Saturday, February 15, 2014

Not ALL disabilities are easily SEEN . . .

WOW. People never cease to amaze me.

Making assumptions as to whether or not someone is disabled, makes you look like an idiot. Not everyone with a disability, has a disability that is easily recognized. Not all disabilities are VISUALLY noticeable.

I was just reading a friend's facebook post about people getting tickets for parking in a disabled parking spot, with no proof of disability on their vehicle. PLEASE make no mistake, I AGREE that people should not be parking in those spots without proof that they have the right to park there.

However . . . I was saddened at some of the other comments regarding toilet stalls, ADA seats and shopping carts that were made.

One person wrote that her pet peeve was "able-bodied people using the handicapped stall in the restroom" when there were other stalls available and she couldn't understand why she was treated as if she was "some kind of hateful or horrible person" for saying something to the person who had been in there for a long time.

................Ummm, excuse me, HELLO, you ARE acting in a hateful manner. It's NONE of your business as to why someone is using that "handicapped" stall. Maybe the person using that stall needs a toilet that sits higher, so that they can actually get up off of the seat because of a back or knee problem. Or maybe they have a colostomy bag or a catheter bag and need the extra room, that the handicapped stall provides, to maneauver around to empty or change that bag. Maybe they have an anxiety issue and cannot tolerate small confined spaces without freaking out.

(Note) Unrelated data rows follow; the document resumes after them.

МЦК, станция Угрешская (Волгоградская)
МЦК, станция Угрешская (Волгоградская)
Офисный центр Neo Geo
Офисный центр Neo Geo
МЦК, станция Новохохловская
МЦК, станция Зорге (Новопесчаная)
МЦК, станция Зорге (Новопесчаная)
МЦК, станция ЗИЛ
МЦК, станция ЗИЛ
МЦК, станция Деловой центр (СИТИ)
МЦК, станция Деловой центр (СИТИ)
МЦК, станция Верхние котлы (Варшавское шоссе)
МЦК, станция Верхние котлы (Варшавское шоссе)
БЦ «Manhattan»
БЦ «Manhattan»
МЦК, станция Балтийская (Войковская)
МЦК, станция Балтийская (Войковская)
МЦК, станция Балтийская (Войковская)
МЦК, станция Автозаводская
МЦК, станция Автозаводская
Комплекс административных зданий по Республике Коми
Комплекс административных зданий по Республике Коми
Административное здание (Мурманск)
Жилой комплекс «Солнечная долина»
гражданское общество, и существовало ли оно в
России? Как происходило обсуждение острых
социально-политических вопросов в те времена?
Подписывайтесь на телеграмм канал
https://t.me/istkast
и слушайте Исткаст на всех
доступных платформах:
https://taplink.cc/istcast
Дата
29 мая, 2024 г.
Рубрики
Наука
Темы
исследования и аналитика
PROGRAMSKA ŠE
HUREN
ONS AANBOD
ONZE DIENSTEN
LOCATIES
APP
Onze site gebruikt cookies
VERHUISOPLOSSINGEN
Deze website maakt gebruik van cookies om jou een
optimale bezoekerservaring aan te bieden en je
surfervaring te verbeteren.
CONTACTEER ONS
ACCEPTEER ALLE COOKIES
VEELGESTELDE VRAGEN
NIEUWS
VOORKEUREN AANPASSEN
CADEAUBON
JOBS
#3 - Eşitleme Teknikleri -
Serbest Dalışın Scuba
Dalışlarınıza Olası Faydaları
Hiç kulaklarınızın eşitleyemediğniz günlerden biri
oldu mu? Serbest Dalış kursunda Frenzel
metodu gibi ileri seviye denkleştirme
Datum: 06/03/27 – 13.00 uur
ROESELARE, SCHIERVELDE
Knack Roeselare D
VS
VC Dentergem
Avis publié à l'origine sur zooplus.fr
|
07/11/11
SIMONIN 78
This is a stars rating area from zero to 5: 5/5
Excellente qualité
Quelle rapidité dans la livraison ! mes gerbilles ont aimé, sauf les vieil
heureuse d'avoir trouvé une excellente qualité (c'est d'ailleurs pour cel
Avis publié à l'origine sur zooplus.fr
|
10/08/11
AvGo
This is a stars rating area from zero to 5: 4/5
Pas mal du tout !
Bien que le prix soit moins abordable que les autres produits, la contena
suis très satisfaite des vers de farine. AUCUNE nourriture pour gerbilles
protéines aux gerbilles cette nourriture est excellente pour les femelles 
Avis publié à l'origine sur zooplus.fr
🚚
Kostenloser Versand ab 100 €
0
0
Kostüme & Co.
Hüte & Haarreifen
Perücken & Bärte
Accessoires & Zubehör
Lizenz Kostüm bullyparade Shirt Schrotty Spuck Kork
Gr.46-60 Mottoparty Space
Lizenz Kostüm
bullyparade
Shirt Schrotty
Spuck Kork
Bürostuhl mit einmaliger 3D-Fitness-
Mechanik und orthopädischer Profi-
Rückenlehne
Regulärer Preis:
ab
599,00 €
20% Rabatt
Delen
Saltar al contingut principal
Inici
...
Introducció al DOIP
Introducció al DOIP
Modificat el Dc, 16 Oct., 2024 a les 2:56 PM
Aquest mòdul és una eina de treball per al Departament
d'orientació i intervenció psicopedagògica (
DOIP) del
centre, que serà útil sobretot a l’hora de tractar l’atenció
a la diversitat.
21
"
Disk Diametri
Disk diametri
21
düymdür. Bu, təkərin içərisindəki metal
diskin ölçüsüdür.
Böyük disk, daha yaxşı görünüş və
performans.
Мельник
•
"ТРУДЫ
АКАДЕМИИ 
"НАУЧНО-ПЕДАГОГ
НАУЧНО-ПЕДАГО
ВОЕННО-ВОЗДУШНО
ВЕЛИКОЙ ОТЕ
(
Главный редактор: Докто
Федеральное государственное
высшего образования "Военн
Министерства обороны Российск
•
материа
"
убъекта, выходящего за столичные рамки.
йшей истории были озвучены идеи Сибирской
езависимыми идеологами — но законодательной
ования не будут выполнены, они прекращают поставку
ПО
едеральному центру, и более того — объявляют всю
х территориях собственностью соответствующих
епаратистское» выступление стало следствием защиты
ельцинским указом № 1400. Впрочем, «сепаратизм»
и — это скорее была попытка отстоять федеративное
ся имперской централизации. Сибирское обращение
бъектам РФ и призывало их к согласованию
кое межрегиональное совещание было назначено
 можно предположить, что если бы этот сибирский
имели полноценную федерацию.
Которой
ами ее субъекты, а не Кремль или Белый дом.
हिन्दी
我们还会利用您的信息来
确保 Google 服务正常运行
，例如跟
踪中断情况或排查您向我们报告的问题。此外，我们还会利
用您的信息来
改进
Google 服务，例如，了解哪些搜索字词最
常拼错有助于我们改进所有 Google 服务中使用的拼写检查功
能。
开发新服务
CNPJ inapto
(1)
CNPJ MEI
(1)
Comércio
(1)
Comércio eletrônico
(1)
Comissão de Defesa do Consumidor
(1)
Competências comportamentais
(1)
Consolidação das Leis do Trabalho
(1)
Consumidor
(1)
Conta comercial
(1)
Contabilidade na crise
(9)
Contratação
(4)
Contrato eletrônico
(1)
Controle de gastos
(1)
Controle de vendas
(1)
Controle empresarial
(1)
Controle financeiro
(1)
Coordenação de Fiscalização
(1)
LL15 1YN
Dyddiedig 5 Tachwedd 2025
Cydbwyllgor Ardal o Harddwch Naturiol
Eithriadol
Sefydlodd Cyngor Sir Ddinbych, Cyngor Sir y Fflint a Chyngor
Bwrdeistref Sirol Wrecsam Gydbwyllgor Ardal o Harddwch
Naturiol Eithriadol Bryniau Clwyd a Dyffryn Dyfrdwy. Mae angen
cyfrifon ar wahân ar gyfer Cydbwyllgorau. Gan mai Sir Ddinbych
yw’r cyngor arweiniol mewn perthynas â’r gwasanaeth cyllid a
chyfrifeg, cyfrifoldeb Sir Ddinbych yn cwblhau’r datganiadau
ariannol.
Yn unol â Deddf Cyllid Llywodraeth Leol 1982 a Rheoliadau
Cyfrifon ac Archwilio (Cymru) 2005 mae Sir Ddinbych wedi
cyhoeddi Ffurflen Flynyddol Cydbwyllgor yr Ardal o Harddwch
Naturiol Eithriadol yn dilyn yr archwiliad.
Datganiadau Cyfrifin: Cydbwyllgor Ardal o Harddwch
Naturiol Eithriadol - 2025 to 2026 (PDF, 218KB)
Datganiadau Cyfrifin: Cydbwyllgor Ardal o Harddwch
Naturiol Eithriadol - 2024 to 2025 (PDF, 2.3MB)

Someone else commented on people not putting carts back in the cart corral. Maybe the person was sick and had to come out to get food for herself and her sick family. Maybe that person was in excruciating pain and had to go out to the store for necessities because they didn't have anyone that could do it for them, and those extra steps were just not worth the pain.

Another comment was about a young male college student sitting in an ADA seat and how he wouldn't move for an individual with a walker to sit in his seat. Yet, the commenter with the other person felt the need to berate him and say nasty things about his mother, until he finally got up and moved.  How do you know that HE was not disabled. What gives you the right to expect someone to move just because you cannot SEE their disability.

People, we really need to take the time to think about the things we do and say to each other. What kind of example are you setting, as a christian, if you feel the need to act in such a NON-loving way? I understand, to some degree, the frustration that people may feel about the above items, but your frustration does not give you the RIGHT to be hateful.  Jesus did not act in such a way.  And if ANYONE had the RIGHT to act in this manner, it was HE!  Jesus told us to LOVE.  We are not to judge or assume.  It is NOT our place.

You see,  I have been on the other end of these scenarios. . . . .
I was the person with a knee problem, who needed the higher seat.  
I was the person in so much pain that the extra steps were just not worth it.  
I was the person who was sitting in the ADA seat, receiving nasty looks and hearing snarky whispers, simply because noone could SEE a disability.

There is a lot to be said about "walking a mile" in someone else's shoes. 
NONE of the above things caused someone to die. 
So, really, there is not any GOOD reason to be so indignant.